Jorge lleva más de 11 años dedicadas al comercio ambulante, aunque en ese tiempo no ha visto nada como la situación actual. La ausencia de turismo y visitantes al centro han agravado una situación que ya era difícil. «El tráfico de cruceros ha sido otro detonante: antes de la pandemia, durante los meses de marzo a noviembre teníamos 30 o 40 cruceros cada mes, ahora no hay nada», declara Jorge. Ahora que la actividad no esencial ha cerrado, el centro de la capital recuerda a los días de la desescalada.

El cierre perimetral de los municipios también ha afectado al pequeño negocio de Jorge. Para Jorge, los fines de semana suponían una esperanza para poder salvar la semana. «Se palpa en el ambiente, hay negocios cerrados y muy poca gente en el centro», afirma el comerciante, quien describe el panorama como desolador.

Jorge Oliver confiesa que las navidades tan atípicas le han ayudado a respirar un poco más aliviado. «Gracias a las luces y los movimientos, hemos podido salvar enero y un poco de febrero», afirma el comerciante.

Sin embargo, la facturación no es suficiente. Ahora mismo a Jorge le cuesta entre 3 o 4 días recuperar el dinero invertido en su mercancía, lo que anteriormente amortizaba en el mismo día. «Ahora mismo estoy facturando solo un 10% en comparación con las ventas anteriores a la pandemia», declara Jorge Oliver.

Durante estos meses, Jorge ha estado alternando su puesto comercial con otros pequeños trabajos que aparecían, pero poco había. La principal fuente de ingresos de este comerciante proviene de su pequeño puesto.

No solo Jorge vive estos tiempos tan difíciles, sus compañeros tampoco lo están pasando bien. Juan de Dios Ortega lleva un pequeño puesto en calle Nueva que, a pesar de contar con diversas variedades de productos, solo vende mascarillas.
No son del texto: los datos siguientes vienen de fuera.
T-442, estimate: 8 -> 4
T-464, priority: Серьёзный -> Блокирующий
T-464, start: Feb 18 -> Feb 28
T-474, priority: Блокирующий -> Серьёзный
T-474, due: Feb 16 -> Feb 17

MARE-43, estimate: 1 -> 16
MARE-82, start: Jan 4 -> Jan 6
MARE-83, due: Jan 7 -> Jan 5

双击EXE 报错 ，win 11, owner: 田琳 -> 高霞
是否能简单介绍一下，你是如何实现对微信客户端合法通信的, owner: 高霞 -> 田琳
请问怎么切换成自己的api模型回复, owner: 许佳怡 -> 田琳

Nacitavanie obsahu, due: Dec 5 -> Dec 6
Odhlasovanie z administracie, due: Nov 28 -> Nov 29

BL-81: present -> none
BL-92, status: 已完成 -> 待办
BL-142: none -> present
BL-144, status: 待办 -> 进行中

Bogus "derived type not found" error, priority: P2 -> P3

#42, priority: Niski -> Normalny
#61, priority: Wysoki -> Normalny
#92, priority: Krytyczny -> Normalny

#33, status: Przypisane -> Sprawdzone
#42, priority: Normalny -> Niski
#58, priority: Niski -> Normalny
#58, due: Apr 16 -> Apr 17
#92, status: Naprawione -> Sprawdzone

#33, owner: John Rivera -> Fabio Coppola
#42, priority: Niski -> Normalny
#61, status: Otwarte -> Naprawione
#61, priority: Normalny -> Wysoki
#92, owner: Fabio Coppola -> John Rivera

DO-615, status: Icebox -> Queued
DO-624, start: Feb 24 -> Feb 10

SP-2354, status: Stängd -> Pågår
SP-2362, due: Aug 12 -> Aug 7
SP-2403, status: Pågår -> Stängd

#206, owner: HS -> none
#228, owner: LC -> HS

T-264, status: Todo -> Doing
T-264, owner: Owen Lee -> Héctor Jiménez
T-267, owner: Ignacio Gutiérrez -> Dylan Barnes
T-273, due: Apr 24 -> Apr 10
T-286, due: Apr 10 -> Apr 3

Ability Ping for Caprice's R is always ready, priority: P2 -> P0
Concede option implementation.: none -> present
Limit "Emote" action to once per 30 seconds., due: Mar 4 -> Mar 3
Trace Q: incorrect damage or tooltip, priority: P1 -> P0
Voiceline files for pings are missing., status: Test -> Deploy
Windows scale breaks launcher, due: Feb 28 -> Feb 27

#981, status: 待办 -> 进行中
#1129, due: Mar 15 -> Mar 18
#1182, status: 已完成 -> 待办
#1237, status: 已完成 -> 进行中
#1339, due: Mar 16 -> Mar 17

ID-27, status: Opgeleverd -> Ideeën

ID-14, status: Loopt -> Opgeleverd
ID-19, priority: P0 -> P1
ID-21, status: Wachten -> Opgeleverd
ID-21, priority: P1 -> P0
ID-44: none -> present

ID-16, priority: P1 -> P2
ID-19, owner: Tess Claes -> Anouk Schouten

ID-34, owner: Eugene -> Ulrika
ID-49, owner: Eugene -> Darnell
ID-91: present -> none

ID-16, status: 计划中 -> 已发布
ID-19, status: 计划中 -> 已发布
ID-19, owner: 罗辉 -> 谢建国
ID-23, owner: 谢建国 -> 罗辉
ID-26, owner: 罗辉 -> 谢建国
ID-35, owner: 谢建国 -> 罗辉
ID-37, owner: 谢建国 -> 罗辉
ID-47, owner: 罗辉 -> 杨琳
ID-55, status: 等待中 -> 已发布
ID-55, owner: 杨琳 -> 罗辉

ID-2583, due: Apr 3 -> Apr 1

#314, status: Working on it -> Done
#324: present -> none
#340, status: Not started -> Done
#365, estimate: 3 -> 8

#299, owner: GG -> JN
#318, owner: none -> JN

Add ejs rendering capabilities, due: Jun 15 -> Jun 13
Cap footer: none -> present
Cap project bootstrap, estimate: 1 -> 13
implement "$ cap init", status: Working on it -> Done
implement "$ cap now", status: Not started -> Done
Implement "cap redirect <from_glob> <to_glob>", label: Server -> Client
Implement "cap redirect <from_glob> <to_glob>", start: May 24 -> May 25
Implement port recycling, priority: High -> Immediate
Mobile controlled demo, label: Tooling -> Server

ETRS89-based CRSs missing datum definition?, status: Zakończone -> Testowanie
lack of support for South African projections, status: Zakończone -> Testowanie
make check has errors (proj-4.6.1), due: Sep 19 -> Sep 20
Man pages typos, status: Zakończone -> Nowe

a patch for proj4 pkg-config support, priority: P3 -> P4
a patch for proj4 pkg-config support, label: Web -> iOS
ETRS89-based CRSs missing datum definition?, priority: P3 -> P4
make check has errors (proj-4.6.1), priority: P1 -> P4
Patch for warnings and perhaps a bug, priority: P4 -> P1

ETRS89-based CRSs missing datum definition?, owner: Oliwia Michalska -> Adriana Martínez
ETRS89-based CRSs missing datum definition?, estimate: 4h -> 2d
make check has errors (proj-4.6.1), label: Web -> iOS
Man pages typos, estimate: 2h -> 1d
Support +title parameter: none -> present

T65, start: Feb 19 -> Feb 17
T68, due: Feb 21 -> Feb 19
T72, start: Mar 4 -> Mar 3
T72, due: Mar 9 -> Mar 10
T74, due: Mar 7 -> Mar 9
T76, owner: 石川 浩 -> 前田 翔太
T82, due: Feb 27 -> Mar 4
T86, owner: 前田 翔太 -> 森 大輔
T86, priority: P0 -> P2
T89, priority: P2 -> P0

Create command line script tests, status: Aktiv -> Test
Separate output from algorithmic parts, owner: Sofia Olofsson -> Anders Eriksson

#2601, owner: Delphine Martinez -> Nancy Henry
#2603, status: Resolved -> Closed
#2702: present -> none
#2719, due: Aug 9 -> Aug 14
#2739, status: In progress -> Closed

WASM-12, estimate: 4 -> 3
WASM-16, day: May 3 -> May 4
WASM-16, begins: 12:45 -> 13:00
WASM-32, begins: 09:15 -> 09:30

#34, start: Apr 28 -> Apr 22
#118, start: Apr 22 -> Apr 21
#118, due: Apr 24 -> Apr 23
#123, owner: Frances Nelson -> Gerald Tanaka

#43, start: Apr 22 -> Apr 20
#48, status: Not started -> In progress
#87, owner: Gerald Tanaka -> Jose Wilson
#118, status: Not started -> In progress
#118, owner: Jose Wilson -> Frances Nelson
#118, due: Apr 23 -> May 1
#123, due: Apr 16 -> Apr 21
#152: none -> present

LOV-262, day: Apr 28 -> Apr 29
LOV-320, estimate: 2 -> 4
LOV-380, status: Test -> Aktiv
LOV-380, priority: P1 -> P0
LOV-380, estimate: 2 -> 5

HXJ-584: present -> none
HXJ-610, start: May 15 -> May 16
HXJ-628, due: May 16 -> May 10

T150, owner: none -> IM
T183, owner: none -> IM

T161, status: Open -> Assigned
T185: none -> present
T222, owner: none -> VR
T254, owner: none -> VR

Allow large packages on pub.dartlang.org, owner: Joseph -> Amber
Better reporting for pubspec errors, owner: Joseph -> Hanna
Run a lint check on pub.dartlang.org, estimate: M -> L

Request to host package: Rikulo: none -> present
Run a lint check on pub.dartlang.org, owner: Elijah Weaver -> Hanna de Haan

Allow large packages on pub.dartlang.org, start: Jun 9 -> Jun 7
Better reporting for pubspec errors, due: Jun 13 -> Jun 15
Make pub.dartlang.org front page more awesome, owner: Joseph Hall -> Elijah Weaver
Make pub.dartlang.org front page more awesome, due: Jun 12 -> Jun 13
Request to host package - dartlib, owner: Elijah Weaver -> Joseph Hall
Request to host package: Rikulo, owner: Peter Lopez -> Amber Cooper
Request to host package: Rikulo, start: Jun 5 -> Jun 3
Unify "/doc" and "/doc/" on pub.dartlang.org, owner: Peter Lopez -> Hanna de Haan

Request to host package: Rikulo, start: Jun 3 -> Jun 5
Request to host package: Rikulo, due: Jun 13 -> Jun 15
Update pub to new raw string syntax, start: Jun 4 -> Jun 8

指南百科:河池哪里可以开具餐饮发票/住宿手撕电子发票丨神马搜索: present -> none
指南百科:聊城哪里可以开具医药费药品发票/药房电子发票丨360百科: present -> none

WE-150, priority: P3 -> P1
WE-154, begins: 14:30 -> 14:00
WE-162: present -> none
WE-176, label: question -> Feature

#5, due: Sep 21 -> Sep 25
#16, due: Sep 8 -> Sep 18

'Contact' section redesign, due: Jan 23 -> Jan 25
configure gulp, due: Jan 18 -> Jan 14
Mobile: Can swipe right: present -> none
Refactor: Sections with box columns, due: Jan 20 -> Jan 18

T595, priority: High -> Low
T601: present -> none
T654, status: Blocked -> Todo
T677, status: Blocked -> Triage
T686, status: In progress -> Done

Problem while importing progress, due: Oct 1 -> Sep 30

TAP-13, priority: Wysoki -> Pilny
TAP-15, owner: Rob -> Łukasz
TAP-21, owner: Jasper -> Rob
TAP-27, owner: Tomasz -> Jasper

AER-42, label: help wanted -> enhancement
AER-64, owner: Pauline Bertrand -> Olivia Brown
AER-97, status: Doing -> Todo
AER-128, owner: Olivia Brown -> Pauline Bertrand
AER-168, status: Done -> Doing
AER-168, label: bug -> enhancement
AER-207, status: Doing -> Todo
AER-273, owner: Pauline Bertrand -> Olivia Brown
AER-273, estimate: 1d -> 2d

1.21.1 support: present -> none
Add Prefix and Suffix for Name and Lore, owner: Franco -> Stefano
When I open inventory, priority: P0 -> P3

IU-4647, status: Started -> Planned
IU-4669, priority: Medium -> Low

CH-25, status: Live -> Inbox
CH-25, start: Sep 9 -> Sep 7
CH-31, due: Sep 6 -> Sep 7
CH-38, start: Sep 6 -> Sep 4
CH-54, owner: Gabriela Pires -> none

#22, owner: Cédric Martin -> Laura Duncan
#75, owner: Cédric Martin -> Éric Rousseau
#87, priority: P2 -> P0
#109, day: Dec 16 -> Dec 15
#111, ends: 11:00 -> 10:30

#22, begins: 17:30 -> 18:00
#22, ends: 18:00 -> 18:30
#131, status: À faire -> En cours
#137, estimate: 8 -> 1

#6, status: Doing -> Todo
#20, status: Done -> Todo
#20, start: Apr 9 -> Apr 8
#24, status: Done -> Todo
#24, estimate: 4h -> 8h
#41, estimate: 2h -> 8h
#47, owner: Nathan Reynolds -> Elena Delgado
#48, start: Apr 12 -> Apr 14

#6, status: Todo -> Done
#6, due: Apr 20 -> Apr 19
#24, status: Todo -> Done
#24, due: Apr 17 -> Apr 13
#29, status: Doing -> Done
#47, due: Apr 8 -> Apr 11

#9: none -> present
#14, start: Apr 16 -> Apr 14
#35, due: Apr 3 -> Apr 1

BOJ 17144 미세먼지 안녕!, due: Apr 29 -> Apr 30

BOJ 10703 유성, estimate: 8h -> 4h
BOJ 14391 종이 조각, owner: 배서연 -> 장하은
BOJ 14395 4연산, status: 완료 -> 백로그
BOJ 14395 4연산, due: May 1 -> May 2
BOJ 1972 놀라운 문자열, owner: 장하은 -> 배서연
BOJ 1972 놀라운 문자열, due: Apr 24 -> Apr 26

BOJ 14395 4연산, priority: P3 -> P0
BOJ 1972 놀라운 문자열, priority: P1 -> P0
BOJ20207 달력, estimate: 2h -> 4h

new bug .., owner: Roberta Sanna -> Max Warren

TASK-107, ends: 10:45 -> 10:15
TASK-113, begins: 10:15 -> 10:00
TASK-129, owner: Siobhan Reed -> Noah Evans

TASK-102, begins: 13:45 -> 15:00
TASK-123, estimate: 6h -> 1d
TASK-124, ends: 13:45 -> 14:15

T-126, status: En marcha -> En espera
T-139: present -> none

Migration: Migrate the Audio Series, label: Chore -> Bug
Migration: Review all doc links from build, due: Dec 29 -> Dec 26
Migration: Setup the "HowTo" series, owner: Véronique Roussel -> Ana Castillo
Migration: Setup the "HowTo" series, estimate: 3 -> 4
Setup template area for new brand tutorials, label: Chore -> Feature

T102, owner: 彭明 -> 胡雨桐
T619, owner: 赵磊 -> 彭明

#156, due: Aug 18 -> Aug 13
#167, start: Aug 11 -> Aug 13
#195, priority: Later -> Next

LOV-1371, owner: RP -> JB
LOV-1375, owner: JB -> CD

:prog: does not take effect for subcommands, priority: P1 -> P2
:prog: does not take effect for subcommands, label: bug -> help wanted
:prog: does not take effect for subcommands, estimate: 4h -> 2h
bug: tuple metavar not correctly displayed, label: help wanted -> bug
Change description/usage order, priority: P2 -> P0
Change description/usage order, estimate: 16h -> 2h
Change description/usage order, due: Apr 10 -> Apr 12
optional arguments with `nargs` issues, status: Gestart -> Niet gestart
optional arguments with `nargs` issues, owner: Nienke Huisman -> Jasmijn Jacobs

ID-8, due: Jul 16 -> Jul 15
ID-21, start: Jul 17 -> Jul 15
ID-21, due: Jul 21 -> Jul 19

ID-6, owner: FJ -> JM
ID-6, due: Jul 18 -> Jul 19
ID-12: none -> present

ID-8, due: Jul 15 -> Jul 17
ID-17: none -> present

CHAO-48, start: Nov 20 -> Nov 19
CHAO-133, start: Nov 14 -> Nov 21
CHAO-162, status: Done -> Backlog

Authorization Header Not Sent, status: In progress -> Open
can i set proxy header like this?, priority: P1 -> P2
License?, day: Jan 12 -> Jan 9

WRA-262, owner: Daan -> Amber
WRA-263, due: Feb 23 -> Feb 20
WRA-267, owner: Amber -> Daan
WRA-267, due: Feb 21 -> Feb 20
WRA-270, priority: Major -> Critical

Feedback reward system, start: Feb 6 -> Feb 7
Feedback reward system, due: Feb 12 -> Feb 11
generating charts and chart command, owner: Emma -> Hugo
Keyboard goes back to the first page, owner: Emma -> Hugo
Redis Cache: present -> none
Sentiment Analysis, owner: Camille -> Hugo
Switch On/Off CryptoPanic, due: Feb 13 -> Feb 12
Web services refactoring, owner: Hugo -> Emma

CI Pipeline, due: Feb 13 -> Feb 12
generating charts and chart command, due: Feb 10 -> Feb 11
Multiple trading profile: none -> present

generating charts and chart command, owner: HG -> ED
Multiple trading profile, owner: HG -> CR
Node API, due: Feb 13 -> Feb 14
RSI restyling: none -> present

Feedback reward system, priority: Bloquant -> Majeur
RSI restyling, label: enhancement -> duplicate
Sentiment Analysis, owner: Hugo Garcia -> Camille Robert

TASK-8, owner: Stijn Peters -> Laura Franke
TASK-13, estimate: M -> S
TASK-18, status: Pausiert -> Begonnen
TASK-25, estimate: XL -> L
Hace 60 años que su familia lleva las riendas de este comercio ambulante, sin embargo para ellos, la situación es inédita.

La esperanza de este comerciante reside en el próximo verano, el turismo y la vacuna: «Tenemos la esperanza que la vacuna anime más a la gente y vengan los turistas en verano».

«Nunca se tiene en cuenta a este sector que genera más de 40.000 puestos de trabajo reconocidos por la Junta de Andalucía»

Juan Rojas - Presidente de la Asociación de Comerciantes Ambulantes de Málaga

Juan de Dios y Jorge pertenecen a un sector que se siente olvidado: el comercio ambulante. Juan Rojas, presidente de la Asociación de Comerciantes Ambulantes de Málaga, conoce de primera mano las trabas de este sector.

«Nunca se tiene en cuenta a este sector que genera más de 40.000 puestos de trabajo reconocidos por la Junta de Andalucía», afirma Juan Rojas. Sin embargo, la pandemia ha generado que muchos de sus compañeros de profesión abandonen el comercio ambulante por la imposibilidad de ir a los mercadillos. «Hay muchas bajas de autónomos, porque no pueden pagar las tasas», manfiesta el presidente.

La arbitrariedad de algunos ayuntamientos ha afectado la labor del comercio ambulante. «Hay un caos total, ya que cada ayuntamiento aplica la norma que quiera: hay algunos que han cerrado mercadillos, mientras que otros han reducido los puestos en torno al 25% o 50%», sostiene el presidente de la asociación. De este modo, Juan Rojas afirma la importancia de que la Junta de Andalucía formalice una norma que adapte la actividad de los mercadillos a la actual crisis sanitaria.

Ante esta situación tan desoladora, tanto Jorge como Juan de Dios y el resto de comerciantes ambulantes aguantarán «todo lo que se pueda».